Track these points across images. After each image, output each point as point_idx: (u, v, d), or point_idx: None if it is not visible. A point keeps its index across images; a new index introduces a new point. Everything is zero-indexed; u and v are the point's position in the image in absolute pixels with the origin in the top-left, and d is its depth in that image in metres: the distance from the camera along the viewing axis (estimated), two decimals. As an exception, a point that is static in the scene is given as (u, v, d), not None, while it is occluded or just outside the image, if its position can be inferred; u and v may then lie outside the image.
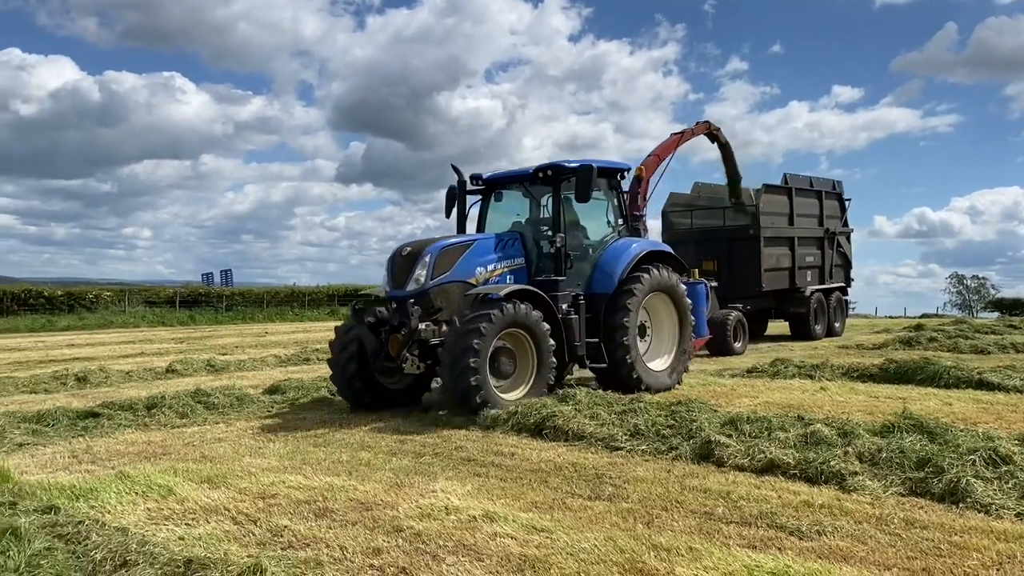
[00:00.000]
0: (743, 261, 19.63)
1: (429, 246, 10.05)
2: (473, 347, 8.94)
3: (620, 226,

Instructions for the task → Restate the material above word for word, dropping the pictures.

Exercise solution →
Track these points across images. After each image, output each point as point_idx: (u, v, d), or point_idx: None if it is not visible. A point keeps its index across images; a new index introduces a new point. Everything is zero-indexed; u and v are the point's position in the image in absolute pixels with the origin in the top-left, and d is its depth in that image in metres: the distance from the camera along the viewing axis (estimated), two decimals. As an exception, a point that is static in the scene is given as (u, v, d), not None, while it is occluded or just outside the image, if its position can be inferred; u and v may then lie outside the image.
[00:00.000]
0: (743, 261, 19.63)
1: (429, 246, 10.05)
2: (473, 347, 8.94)
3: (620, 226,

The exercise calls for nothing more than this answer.